A 1950 graduate of City College, he earned a bachelor's degree from Franklin & Marshall College and a medical degree from the University of Maryland.
He met his future wife, Elaine Wishnie, when she was a Goucher College freshman and he was a medical student.
He completed an internship and his residency at the old Baltimore City Hospitals and was a fellow in medicine at the Johns Hopkins University, where he studied hematology. In 1963, he became chief resident in medicine at Sinai Hospital. He held the post for a year.
In a 2004 history of the hospital, Dr. Zieve said, “We, as medical students, delivered a lot of babies without much supervision, and the babies came at a terrific rate.”
In 1964, he began his permanent affiliation with Baltimore City Hospitals in East Baltimore. The institution was a municipal hospital that traced its origins to an almshouse. It was hampered by a low occupancy rate and a lack of patient amenities, yet it had a good medical staff, with many members associated with Johns Hopkins.
In 1975, he was named a Johns Hopkins University professor of medicine. A 1977 Baltimore Sun article referred to his treatment of a Dundalk man who was at City Hospitals recuperating from the city's first confirmed case of Legionnaires' disease.
In a 2000 Hopkins publication, Dr. Zieve said: “You do fall in love with institutions the way you fall in love with a life's companion. It's hard to say what there was about this institution that appealed to me right from the beginning. It wasn't the appearance. Now the place looks like something you wouldn't be ashamed to be seen with in public.”
Dr. Zieve was initially chief of the municipal hospital's hematology division. In 1973, he became the chair of its department of medicine and chief of its professional staff.
In the 1980s, he and a colleague, Dr.

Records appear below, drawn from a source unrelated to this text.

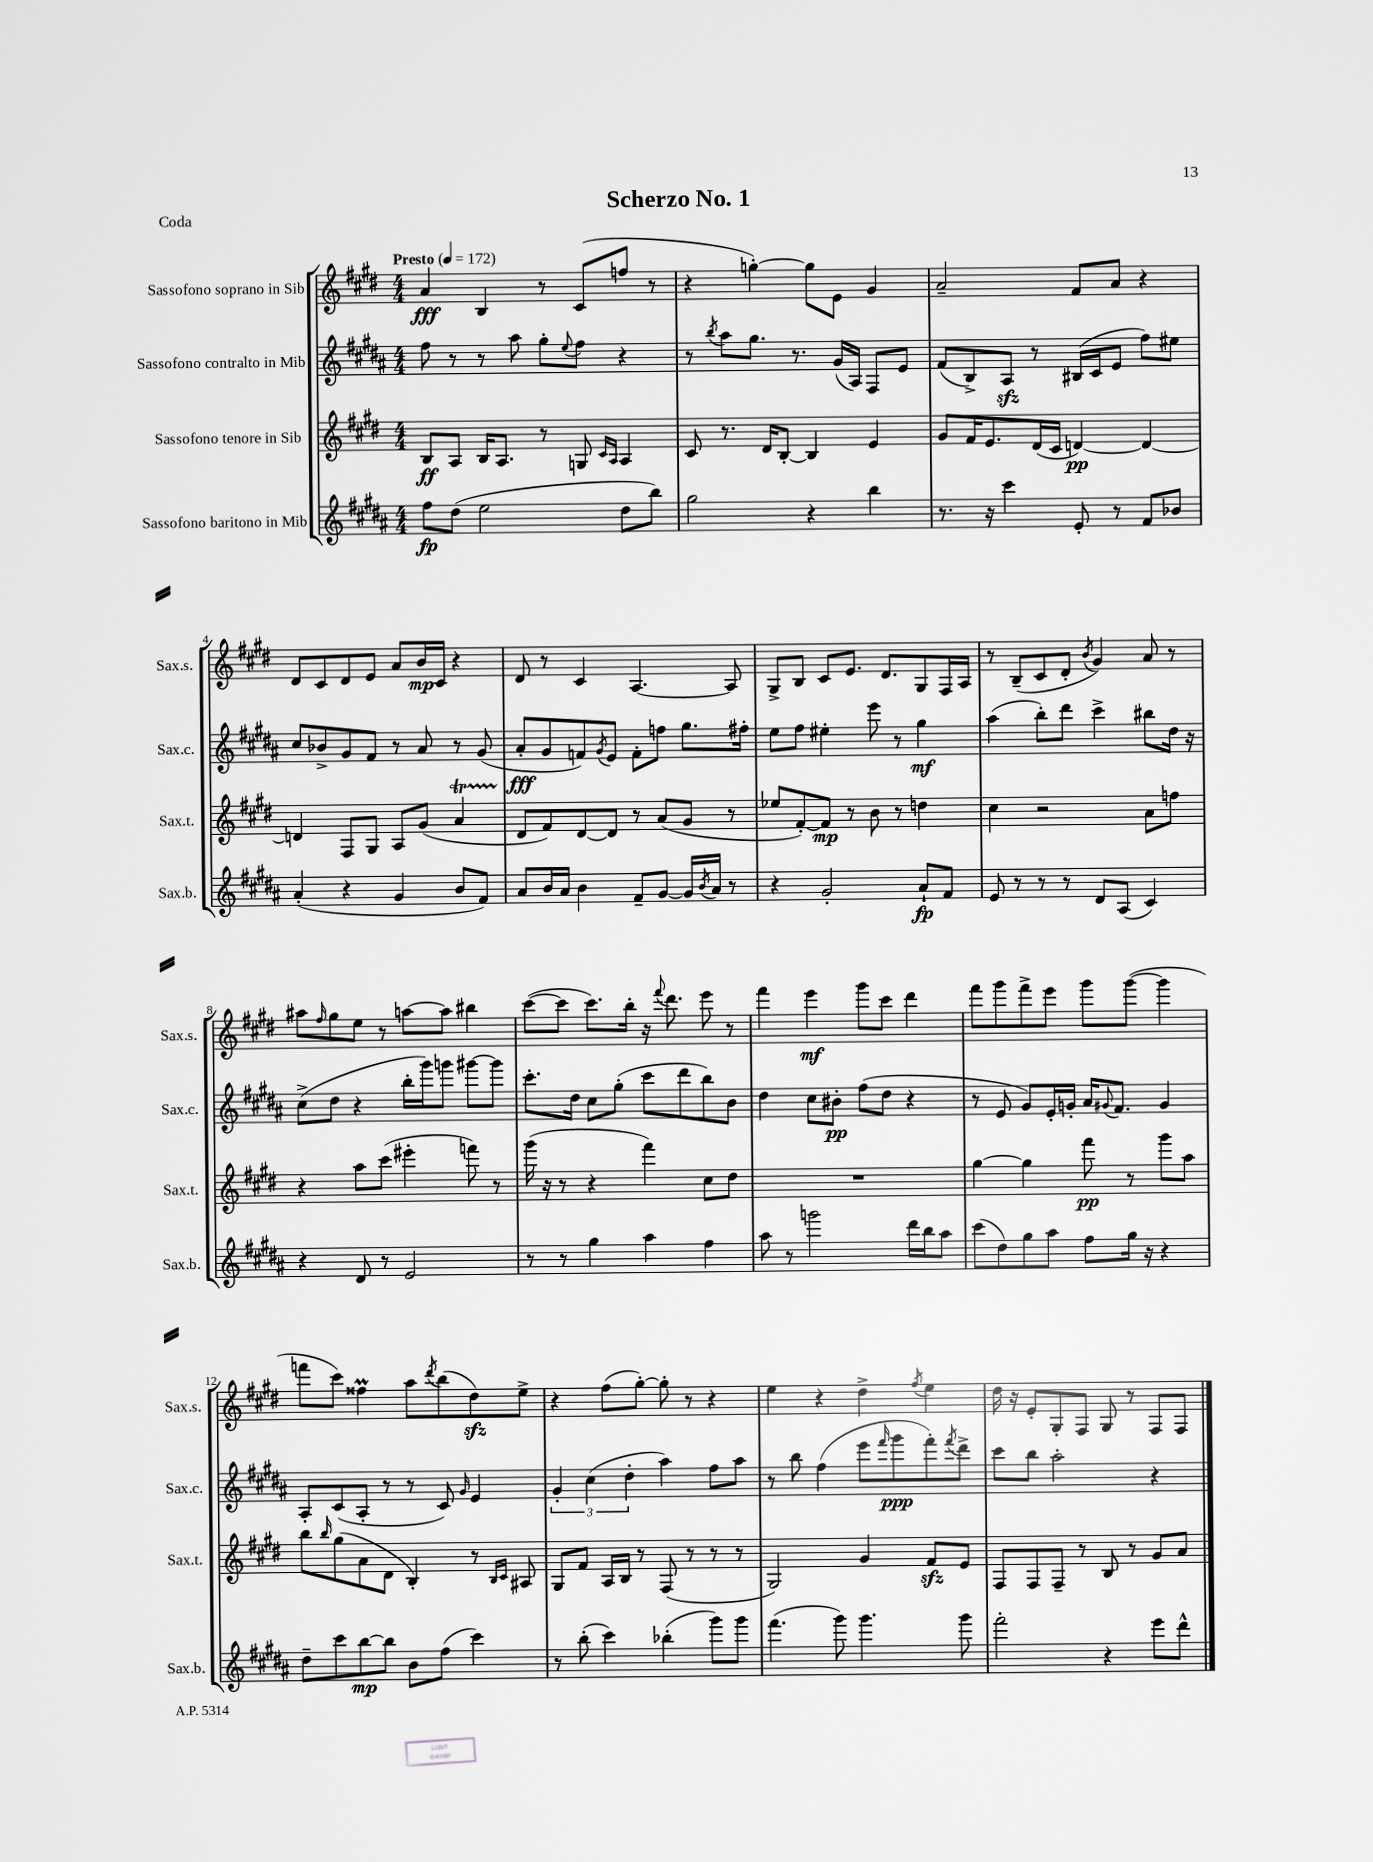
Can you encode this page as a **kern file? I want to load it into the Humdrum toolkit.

**kern	**dynam	**kern	**dynam	**kern	**dynam	**kern	**dynam
*part4	*part4	*part3	*part3	*part2	*part2	*part1	*part1
*staff4	*staff4	*staff3	*staff3	*staff2	*staff2	*staff1	*staff1
*I"Sassofono baritono in Mib	*	*I"Sassofono tenore in Sib	*	*I"Sassofono contralto in Mib	*	*I"Sassofono soprano in Sib	*
*I'Sax.b.	*	*I'Sax.t.	*	*I'Sax.c.	*	*I'Sax.s.	*
*clefG2	*	*clefG2	*	*clefG2	*	*clefG2	*
*k[f#c#g#d#a#]	*	*k[f#c#g#d#]	*	*k[f#c#g#d#a#]	*	*k[f#c#g#d#]	*
*M4/4	*	*M4/4	*	*M4/4	*	*M4/4	*
*MM172	*	*MM172	*	*MM172	*	*MM172	*
=1	=1	=1	=1	=1	=1	=1	=1
!	!	!	!	!	!	!LO:TX:a:B:t=Presto	!
8ff#\L	fp	8B/L	ff	8ff#\	.	4a/	fff
(8dd#\J	.	8A/J	.	8r	.	.	.
2ee\	.	16B/KL	.	8r	.	4B/	.
.	.	8.A/J	.	.	.	.	.
.	.	.	.	8aa#\	.	.	.
.	.	8r	.	8gg#'\L	.	8r	.
.	.	.	.	8qqee/	.	.	.
.	.	8Gn/	.	8ff#\J	.	(8c#/L	.
.	.	16qqc#/LL	.	.	.	.	.
.	.	16qqA/JJ	.	.	.	.	.
8dd#\L	.	4A/	.	4r	.	8ffn/J	.
8bb\J)	.	.	.	.	.	8r	.
=2	=2	=2	=2	=2	=2	=2	=2
2gg#\	.	8c#/	.	8r	.	4r	.
.	.	.	.	8qbb/	.	.	.
.	.	8.r	.	8aa#\L	.	.	.
.	.	.	.	8.gg#\J	.	[4ggn'\)	.
.	.	16d#/KL	.	.	.	.	.
.	.	[8B'/J	.	.	.	.	.
.	.	.	.	8.r	.	.	.
4r	.	4B/]	.	.	.	8gg\L]	.
.	.	.	.	(16g#/LL	.	8e\J	.
.	.	.	.	16A#/JJ)	.	.	.
4bb\	.	4e/	.	8F#/L	.	4g#/	.
.	.	.	.	8e/J	.	.	.
=3	=3	=3	=3	=3	=3	=3	=3
8.r	.	8g#/L	.	(8f#/L	.	2a~/	.
.	.	16f#/K	.	8B^/)	.	.	.
16r	.	8.e/	.	.	.	.	.
4ccc#\	.	.	.	8A#zz/J	.	.	.
.	.	(16d#/L	.	8r	.	.	.
.	.	16c#/JJ	.	.	.	.	.
8e'/	.	[4dn/)	pp	(16B#X/LL	.	8f#/L	.
.	.	.	.	16c#/J	.	.	.
8r	.	.	.	8e/J	.	8a/J	.
8f#/L	.	4d/_	.	8ff#\L)	.	4r	.
8b-X/J	.	.	.	8ee#X\J	.	.	.
!!LO:LB:g=z
=4	=4	=4	=4	=4	=4	=4	=4
(4a#'/	.	4dn/]	.	8cc#/L	.	8d#/L	.
.	.	.	.	8b-X^/	.	8c#/	.
4r	.	8F#/L	.	8g#/	.	8d#/	.
.	.	8G#/J	.	8f#/J	.	8e/J	.
4g#/	.	8A/L	.	8r	.	8a/L	.
.	.	(8g#/J	.	8a#/	.	16b/L	mp
.	.	.	.	.	.	16c#/JJ	.
8b/L	.	4aT/	.	8r	.	4r	.
8f#/J)	.	.	.	(8g#/	.	.	.
=5	=5	=5	=5	=5	=5	=5	=5
8a#/L	.	8d#/L	.	8a#'/L	fff	8d#/	.
16b/L	.	8f#/)	.	8g#/	.	8r	.
16a#/JJ	.	.	.	.	.	.	.
4b\	.	[8d#/	.	8fn/)	.	4c#/	.
.	.	.	.	8qg#/	.	.	.
.	.	8d#/J]	.	8e/J	.	.	.
8f#~/L	.	8r	.	8f'\L	.	[4.A/	.
[8g#/J	.	(8a/L	.	8ffn\J	.	.	.
16g#/LL]	.	8g#/J	.	8.gg#\L	.	.	.
8qb/	.	.	.	.	.	.	.
16a#/JJ	.	.	.	.	.	.	.
8r	.	8r	.	.	.	8A/]	.
.	.	.	.	16ff#X'\Jk	.	.	.
=6	=6	=6	=6	=6	=6	=6	=6
4r	.	8ee-X/L	.	8ee\L	.	8G#^/L	.
.	.	[8f#'/)	.	8ff#\J	.	8B/J	.
2g#'/	.	8f#/J]	mp	4ee#X'\	.	8c#/L	.
.	.	8r	.	.	.	8.e/J	.
.	.	8b\	.	8eee\	.	.	.
.	.	.	.	.	.	8.d#/L	.
.	.	8r	.	8r	.	.	.
8a#`/L	fp	4ddn\	.	4gg#\	mf	8G#/	.
8f#/J	.	.	.	.	.	16F#/L	.
.	.	.	.	.	.	16A/JJ	.
=7	=7	=7	=7	=7	=7	=7	=7
8e/	.	4cc#\	.	(4aa#\	.	8r	.
8r	.	.	.	.	.	(8B~/L	.
8r	.	2r	.	8bb'\L)	.	8c#/	.
8r	.	.	.	8ddd#\J	.	8d#'/J	.
.	.	.	.	.	.	8qb/	.
8d#/L	.	.	.	4ccc#^\	.	4g#/)	.
(8A#/J	.	.	.	.	.	.	.
4c#/)	.	8a\L	.	8bb#X\L	.	8a/	.
.	.	8ffn\J	.	16dd#\Jk	.	8r	.
.	.	.	.	16r	.	.	.
!!LO:LB:g=z
=8	=8	=8	=8	=8	=8	=8	=8
4r	.	4r	.	(8cc#^\L	.	8aa#X\L	.
.	.	.	.	.	.	16qqff#/	.
.	.	.	.	8dd#\J	.	8gg#\	.
8d#/	.	8aa\L	.	4r	.	8ee\J	.
8r	.	(8ccc#\J	.	.	.	8r	.
2e/	.	4eee#X'\	.	16bb'\LL	.	[8aan\L	.
.	.	.	.	16ggg#\J)	.	.	.
.	.	.	.	8gggn\J	.	8aa\J]	.
.	.	8fffn\)	.	[8ggg#X\L	.	4bb#X\	.
.	.	8r	.	8ggg#\J]	.	.	.
=9	=9	=9	=9	=9	=9	=9	=9
8r	.	(16ggg#\	.	8.ccc#'\L	.	([8ccc#\L	.
.	.	16r	.	.	.	.	.
8r	.	8r	.	.	.	8ccc#\J]	.
.	.	.	.	16dd#\Jk	.	.	.
4gg#\	.	4r	.	8cc#\L	.	8.ccc#\L)	.
.	.	.	.	(8gg#'\J	.	.	.
.	.	.	.	.	.	16bb'\Jk	.
4aa#\	.	4fff#\)	.	8ccc#\L	.	16r	.
.	.	.	.	.	.	8qqfff#/	.
.	.	.	.	.	.	8.ddd#\	.
.	.	.	.	8ddd#\	.	.	.
4ff#\	.	8cc#\L	.	8bb\)	.	8eee\	.
.	.	8dd#\J	.	8b\J	.	8r	.
=10	=10	=10	=10	=10	=10	=10	=10
8aa#\	.	1r	.	4dd#\	.	4fff#\	.
8r	.	.	.	.	.	.	.
2gggn\	.	.	.	8cc#\L	.	4eee\	mf
.	.	.	.	8b#X'\J	pp	.	.
.	.	.	.	(8ff#\L	.	8ggg#\L	.
.	.	.	.	8dd#\J	.	8ccc#\J	.
16ddd#\LL	.	.	.	4r	.	4ddd#\	.
16bb\J	.	.	.	.	.	.	.
8aa#\J	.	.	.	.	.	.	.
=11	=11	=11	=11	=11	=11	=11	=11
(8ccc#\L	.	[4gg#\	.	8r	.	8fff#\L	.
8dd#\)	.	.	.	8e/	.	8ggg#\	.
8gg#\	.	4gg#\]	.	8g#/L)	.	8fff#^\	.
8aa#\J	.	.	.	16e'/L	.	8eee\J	.
.	.	.	.	16gn'/JJ	.	.	.
8ff#\L	.	8fff#\	pp	16a#/KL	.	8ggg#\L	.
.	.	.	.	8qqg#X/	.	.	.
.	.	.	.	8.f#/J	.	.	.
16gg#\Jk	.	8r	.	.	.	([8ggg#\J	.
16r	.	.	.	.	.	.	.
4r	.	8ggg#\L	.	4g#/	.	4ggg#\]	.
.	.	8aa\J	.	.	.	.	.
!!LO:LB:g=z
=12	=12	=12	=12	=12	=12	=12	=12
8dd#~\L	.	8bb\L	.	8A#'/L	.	8fffn\L	.
.	.	16qqbb/	.	.	.	.	.
8ccc#\	.	(8gg#\	.	(8c#/	.	8ccc#\J)	.
[8bb\	mp	8a\	.	8A#'/J	.	4ff##Xm\	.
8bb\J]	.	8d#\J	.	8r	.	.	.
8b\L	.	4B'/)	.	8r	.	8aa\L	.
.	.	.	.	.	.	8qddd#/	.
(8ff#\J	.	.	.	8c#/)	.	(8bb\	.
.	.	.	.	16qqg#/	.	.	.
4ccc#\)	.	8r	.	4e/	.	8dd#zz\)	.
.	.	16qqB/LL	.	.	.	.	.
.	.	16qqc#/JJ	.	.	.	.	.
.	.	8A#X/	.	.	.	8ee^\J	.
=13	=13	=13	=13	=13	=13	=13	=13
8r	.	8G#/L	.	6g#'/	.	4r	.
(8bb'\	.	8f#/J	.	.	.	.	.
.	.	.	.	(6cc#\	.	.	.
4ccc#\)	.	16A/LL	.	.	.	(8ff#\L	.
.	.	16B/JJ	.	.	.	.	.
.	.	.	.	6dd#'\	.	.	.
.	.	8r	.	.	.	[8gg#'\J)	.
(4bb-X'\	.	(8F#/	.	4aa#\)	.	8gg#'\]	.
.	.	8r	.	.	.	8r	.
8ggg#\L)	.	8r	.	8ff#\L	.	4r	.
8ggg#\J	.	8r	.	8aa#\J	.	.	.
=14	=14	=14	=14	=14	=14	=14	=14
(4.fff#\	.	2G#/)	.	8r	.	4ee\	.
.	.	.	.	8bb\	.	.	.
.	.	.	.	(4ff#\	.	4r	.
8ggg#\)	.	.	.	.	.	.	.
4.ggg#\	.	4g#/	.	8eee\L	.	4dd#^\	.
.	.	.	.	16qqfff#/	.	.	.
.	.	.	.	8ggg#\	ppp	.	.
.	.	.	.	.	.	8qff#/	.
.	.	8f#zz/L	.	8fff#'\)	.	4ee\	.
.	.	.	.	8qfff#/	.	.	.
8ggg#\	.	8e/J	.	8ddd#^\J	.	.	.
=15	=15	=15	=15	=15	=15	=15	=15
2fff#'\	.	8F#/L	.	8ccc#\L	.	16dd#\	.
.	.	.	.	.	.	16r	.
.	.	8F#/	.	8bb\J	.	8e'/L	.
.	.	8F#~/J	.	2aa#'\	.	8G#'/	.
.	.	8r	.	.	.	8F#/J	.
4r	.	8B/	.	.	.	8G#/	.
.	.	8r	.	.	.	8r	.
8eee\L	.	8g#/L	.	4r	.	8F#/L	.
8ddd#^^\J	.	8a/J	.	.	.	8F#/J	.
==	==	==	==	==	==	==	==
*-	*-	*-	*-	*-	*-	*-	*-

Chester W. Schmidt, led an effort outside the public view to work out an agreement to save Baltimore City Hospitals by linking it with Johns Hopkins. The old hospital had few modern capital improvements and its billing process was described by a Baltimore newspaper as “being in anarchy.”
In 1982, Hopkins assumed management of the institution.
After the merger agreement took effect, Dr. Zieve remained as chief of medicine at Francis Scott Key Medical Center and later at Johns Hopkins Bayview Medical Center.
“In his years as chief of medicine at Bayview, he built that institution. And for all his skill and accomplishment, he was a humble and unassuming person,” said Baltimore attorney Arnold Weiner. “He was a dear friend and the smartest person I have ever known.”
Dr. Zieve traveled extensively. He had also been a visiting professor at Pahlavi University in Iran and at the Instituto Nacional de Enfermedades in Lima, Peru.
He was the author of numerous scientific articles and was a co-author of “The Principles of Ambulatory Medicine.”
The funeral is private.
Survivors include his wife of 59 years, a Walters Art Museum docent; three daughters, Melissa Zieve of Baltimore, Karyn Zieve of Brooklyn, N.Y., and Allison Zieve of Washington; and nine grandchildren.